--- START ---

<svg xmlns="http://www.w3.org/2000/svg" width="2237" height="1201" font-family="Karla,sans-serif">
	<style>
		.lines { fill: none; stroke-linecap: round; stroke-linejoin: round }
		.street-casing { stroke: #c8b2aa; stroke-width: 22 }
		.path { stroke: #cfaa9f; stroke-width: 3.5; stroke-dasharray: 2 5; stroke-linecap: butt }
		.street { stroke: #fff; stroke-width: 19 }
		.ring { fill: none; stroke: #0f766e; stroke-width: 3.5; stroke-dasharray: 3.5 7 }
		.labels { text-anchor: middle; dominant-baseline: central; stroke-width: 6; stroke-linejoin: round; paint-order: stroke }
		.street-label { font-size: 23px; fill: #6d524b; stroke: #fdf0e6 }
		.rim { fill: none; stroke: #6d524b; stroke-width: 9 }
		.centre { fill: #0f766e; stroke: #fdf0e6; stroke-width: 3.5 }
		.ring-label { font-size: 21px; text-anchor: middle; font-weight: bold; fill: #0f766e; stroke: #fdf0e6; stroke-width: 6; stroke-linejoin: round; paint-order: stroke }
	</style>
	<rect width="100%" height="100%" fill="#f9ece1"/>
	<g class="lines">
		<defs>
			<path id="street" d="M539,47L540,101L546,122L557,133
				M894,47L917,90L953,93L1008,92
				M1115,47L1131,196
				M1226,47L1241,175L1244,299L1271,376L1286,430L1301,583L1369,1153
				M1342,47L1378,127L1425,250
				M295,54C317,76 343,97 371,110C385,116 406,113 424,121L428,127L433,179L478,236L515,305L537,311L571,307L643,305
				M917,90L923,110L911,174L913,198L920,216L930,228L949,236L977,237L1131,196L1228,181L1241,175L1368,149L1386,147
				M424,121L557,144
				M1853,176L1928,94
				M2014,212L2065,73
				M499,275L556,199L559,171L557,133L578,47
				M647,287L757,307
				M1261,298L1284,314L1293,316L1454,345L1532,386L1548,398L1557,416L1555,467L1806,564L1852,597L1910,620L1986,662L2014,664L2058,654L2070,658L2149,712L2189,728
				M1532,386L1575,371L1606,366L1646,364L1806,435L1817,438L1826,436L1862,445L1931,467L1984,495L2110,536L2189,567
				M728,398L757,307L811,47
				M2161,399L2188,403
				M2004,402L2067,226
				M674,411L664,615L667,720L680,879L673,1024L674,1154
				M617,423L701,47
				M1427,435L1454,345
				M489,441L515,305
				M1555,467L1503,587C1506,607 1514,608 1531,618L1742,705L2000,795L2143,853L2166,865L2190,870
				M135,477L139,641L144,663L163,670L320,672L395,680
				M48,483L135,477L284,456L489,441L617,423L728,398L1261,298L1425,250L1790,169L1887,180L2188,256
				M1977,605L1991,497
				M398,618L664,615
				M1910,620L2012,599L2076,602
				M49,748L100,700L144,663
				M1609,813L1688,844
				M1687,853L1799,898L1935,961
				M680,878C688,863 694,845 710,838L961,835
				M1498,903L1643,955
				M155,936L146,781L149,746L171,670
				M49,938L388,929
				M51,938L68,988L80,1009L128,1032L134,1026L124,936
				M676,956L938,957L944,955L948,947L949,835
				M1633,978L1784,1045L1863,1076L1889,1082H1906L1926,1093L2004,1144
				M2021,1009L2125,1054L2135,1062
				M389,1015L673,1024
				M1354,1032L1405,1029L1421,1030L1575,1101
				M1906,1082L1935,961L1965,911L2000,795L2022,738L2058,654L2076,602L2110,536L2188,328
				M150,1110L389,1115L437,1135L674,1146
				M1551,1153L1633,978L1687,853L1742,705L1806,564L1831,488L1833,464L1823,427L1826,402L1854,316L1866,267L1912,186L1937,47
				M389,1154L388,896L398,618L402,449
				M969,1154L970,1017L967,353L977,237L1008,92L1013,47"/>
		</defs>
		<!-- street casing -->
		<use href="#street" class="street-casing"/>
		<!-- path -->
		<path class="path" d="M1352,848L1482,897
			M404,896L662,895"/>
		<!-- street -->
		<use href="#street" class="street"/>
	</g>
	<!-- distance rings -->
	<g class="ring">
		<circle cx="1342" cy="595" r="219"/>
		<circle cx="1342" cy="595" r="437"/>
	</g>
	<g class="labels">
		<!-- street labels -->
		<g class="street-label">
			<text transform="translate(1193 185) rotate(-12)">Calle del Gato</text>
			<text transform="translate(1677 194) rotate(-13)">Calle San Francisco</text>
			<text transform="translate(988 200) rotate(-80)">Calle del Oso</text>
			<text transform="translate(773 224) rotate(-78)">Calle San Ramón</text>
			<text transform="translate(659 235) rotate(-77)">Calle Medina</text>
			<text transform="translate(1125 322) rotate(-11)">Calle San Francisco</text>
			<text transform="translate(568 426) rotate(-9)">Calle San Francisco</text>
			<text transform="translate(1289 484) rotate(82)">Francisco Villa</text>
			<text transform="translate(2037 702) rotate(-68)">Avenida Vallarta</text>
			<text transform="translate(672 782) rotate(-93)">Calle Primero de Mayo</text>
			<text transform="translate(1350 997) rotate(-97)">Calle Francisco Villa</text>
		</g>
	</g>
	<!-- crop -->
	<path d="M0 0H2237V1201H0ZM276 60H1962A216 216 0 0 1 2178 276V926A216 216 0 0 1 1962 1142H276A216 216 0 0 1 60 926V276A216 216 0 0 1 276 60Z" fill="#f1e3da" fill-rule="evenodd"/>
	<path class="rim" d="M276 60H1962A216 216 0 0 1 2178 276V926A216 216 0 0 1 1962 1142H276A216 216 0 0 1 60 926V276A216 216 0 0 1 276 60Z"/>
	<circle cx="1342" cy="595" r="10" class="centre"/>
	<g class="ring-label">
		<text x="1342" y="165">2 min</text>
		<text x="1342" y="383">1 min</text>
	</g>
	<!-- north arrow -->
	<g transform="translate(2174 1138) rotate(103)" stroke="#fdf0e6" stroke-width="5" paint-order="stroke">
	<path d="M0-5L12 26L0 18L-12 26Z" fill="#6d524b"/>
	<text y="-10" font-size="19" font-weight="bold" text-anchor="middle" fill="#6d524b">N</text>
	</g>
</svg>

--- END ---

What you will do ->
Tally the lines above in which the string "casing" occurs, and give the total with nothing added.

Response ->
3